What needs to be done — Can you reproduce the data beneath, keeping every line exact?
--- Input material ---
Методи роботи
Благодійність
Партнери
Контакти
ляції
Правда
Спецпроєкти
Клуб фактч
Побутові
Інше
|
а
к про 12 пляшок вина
---
Solution for this problem —
Методи роботи
Благодійність
Партнери
Контакти
ляції
Правда
Спецпроєкти
Клуб фактч
Побутові
Інше
|
а
к про 12 пляшок вина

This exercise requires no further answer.